Entering Sunday’s game, the Lions were tied for fifth in the NFL with a 60 percent touchdown rate in the red zone.
Said Stafford, “I think that’s something we’ve been good at this year. I feel like when we get into the red zone we’ve done a nice job of getting points. Tonight was a different case.”
Asked about the Lions’ inability to stiffen up and punch it in on the ground, Stafford said, “The first one was good and Dwayne almost got in. On the second one we just didn’t execute well enough. We had bodies for bodies, we just didn’t execute.”
On the play prior to the failed fourth-and-one, right tackle Rick Wagner was injured and taken out of the game. Stafford wasn’t sure if that was discussed when the Lions decided to go for it.
“That’s something probably between the head coach and Jim Bob. I was in the huddle the whole time on the field. As a QB I want to go for it every time, want to go out there and get 7. No matter what happens I’ll take the bullet for not getting us in,” Stafford said.
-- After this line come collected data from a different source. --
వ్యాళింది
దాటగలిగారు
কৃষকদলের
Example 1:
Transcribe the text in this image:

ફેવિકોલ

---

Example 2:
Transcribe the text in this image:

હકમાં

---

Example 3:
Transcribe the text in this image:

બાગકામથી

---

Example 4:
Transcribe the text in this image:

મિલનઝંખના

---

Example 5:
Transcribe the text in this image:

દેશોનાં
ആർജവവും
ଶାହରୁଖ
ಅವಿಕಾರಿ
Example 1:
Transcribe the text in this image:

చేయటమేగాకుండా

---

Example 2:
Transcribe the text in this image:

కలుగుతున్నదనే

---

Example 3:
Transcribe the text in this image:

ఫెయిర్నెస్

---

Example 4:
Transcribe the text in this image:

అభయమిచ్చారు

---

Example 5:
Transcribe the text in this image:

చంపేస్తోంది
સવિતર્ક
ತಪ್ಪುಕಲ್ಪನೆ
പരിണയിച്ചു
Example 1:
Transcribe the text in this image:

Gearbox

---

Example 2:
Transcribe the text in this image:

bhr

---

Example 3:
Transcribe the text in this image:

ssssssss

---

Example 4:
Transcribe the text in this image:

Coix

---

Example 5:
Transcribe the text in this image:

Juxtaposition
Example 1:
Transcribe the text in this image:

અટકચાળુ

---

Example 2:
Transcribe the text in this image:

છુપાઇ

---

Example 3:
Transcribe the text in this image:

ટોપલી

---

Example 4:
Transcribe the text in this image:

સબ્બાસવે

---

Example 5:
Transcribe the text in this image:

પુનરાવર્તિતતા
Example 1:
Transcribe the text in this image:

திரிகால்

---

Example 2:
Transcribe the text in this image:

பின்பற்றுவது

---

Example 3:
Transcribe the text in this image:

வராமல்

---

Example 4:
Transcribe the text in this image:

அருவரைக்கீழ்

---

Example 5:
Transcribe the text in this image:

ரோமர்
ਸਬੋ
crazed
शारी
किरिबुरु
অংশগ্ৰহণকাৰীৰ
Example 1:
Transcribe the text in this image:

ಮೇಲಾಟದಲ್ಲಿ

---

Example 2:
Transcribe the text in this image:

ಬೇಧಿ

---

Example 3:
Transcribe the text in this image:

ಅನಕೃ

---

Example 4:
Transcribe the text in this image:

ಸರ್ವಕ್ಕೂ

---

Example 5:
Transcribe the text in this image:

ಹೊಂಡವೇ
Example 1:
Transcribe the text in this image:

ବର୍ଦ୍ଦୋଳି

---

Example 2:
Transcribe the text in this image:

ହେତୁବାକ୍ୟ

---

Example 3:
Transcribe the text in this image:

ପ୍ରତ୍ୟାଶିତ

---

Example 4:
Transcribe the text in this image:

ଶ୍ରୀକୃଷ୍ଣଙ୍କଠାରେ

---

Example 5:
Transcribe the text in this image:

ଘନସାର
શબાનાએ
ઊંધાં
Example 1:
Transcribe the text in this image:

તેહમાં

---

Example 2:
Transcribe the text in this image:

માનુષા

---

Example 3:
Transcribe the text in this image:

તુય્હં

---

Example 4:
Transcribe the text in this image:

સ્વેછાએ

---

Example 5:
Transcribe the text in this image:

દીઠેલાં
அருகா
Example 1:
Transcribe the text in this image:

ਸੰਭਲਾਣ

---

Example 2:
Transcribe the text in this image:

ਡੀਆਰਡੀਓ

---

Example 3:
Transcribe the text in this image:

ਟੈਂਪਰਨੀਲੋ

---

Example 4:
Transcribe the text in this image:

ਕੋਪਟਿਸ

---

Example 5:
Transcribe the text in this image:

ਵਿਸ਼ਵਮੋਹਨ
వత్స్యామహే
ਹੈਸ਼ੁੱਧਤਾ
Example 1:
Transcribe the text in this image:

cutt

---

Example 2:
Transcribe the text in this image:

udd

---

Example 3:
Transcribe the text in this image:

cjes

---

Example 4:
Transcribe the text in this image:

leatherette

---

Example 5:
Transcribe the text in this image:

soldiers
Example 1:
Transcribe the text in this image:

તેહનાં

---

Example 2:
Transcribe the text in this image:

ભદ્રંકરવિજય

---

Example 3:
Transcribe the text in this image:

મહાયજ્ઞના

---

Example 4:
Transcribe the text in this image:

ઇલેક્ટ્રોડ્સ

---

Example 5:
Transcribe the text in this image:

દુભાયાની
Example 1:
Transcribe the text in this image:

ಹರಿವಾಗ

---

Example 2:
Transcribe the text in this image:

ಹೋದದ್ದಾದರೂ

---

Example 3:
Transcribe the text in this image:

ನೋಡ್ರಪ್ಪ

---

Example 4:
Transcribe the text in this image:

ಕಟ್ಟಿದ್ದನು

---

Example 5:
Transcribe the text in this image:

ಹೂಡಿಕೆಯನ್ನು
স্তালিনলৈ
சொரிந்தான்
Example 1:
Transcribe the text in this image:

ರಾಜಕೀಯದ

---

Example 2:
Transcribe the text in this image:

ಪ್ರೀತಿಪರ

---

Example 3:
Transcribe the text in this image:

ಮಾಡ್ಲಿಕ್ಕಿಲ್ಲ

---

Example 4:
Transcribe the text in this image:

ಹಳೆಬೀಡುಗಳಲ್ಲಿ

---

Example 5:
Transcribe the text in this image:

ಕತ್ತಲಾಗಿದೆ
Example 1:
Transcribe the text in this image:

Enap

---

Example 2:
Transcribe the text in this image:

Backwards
Asked if Wagner’s injury played a role in his decision-making process, Caldwell said, “We cover every single conceivable situation. We talk about it, we analyze it, we make a decision and we move forward. We think about all those things.”
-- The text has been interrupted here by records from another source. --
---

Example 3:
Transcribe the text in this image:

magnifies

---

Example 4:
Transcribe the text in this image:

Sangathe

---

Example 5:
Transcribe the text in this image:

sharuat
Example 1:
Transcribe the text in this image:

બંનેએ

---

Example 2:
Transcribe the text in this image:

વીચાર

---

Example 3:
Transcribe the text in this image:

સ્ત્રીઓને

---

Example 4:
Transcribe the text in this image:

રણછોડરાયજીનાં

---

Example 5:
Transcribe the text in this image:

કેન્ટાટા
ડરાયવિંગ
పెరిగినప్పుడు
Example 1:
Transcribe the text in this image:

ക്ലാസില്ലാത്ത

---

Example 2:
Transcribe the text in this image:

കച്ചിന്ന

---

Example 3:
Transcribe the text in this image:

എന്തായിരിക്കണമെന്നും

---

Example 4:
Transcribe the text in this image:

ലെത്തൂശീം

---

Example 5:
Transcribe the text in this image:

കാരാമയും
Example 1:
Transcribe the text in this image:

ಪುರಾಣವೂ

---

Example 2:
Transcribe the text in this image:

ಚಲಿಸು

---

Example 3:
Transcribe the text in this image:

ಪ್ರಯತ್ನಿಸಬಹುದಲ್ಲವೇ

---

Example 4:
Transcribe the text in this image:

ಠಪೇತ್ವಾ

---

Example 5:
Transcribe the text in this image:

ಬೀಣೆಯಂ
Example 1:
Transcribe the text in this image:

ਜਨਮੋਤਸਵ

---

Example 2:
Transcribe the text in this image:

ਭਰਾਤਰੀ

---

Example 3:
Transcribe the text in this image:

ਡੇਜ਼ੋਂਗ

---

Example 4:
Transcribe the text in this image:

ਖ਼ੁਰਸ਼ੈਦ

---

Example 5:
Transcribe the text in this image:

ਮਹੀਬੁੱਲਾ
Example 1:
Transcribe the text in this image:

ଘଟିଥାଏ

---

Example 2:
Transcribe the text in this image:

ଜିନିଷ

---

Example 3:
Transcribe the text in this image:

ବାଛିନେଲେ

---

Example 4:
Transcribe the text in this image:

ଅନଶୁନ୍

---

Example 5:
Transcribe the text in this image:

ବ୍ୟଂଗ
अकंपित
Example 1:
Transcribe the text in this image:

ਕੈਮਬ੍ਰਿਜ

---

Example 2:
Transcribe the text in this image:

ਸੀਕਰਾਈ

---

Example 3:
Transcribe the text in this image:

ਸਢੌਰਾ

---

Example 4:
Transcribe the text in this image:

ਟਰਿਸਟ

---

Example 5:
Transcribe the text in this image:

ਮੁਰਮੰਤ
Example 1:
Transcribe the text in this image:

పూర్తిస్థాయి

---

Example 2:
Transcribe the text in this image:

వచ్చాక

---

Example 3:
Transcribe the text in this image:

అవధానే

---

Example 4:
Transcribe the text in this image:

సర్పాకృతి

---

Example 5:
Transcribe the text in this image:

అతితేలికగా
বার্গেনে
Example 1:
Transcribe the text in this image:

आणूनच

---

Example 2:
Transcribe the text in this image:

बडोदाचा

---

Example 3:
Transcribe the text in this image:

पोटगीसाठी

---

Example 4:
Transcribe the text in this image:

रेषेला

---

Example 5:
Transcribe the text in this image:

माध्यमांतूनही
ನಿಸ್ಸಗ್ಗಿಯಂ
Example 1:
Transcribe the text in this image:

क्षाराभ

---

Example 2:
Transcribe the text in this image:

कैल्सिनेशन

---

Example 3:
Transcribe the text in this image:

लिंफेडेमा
Stafford, like Caldwell, defended the play-calling near the end zone.
“I think we had some good calls. We were close on Dwayne’s run twice, and just have to find a way to get it in. You get down there and rarely is it schemed up perfect. Guys have to go out there and make plays, and that’s me included. I have to go out there and hit guys when they’re open and our guys have to come down with it. In the run we have to do a little better down there, too,” Stafford said.
Stafford completed 27 throws for 423 yards on Sunday night, the latter a season high. But on passes inside the Steelers’ 20-yard line, he went 1-10 for six yards.
He also called an audible to a draw play to Theo Riddick on third-and-five from the Steelers’ six-yard line with 2:06 to play. Riddick was quickly tackled for a two-yard loss.
“Yeah, I checked into that. We just didn’t execute it well, and that’s on me to get everybody on the same page,” said Stafford, noting the Steelers were in drop-eight coverage on the play.
As for the sack he took on fourth-and-goal in the third quarter, Stafford confirmed it was a pass play that broke down when the Steelers had all of his options covered.
“They were dropping a lot of guys into coverage, thought I had a chance to maybe step up and make a play. Their guys did a good job rallying and tackling me,” said Stafford.
The Lions gained a total of 482 yards on Sunday night, the third most in NFL history by a team that was held out of the end zone.
“If we had put it in the end zone, you would have called this a breakout performance,” said Stafford. “From 20 to 20, we were playing as good as football as we have this year.”
Said Caldwell, “We had some big plays there. It’s a bit of a situation where you don’t feel good about obviously losing the game, but also just the fact that we didn’t put the ball in the end zone. If you have to kick field goals all day it’s not ideal.”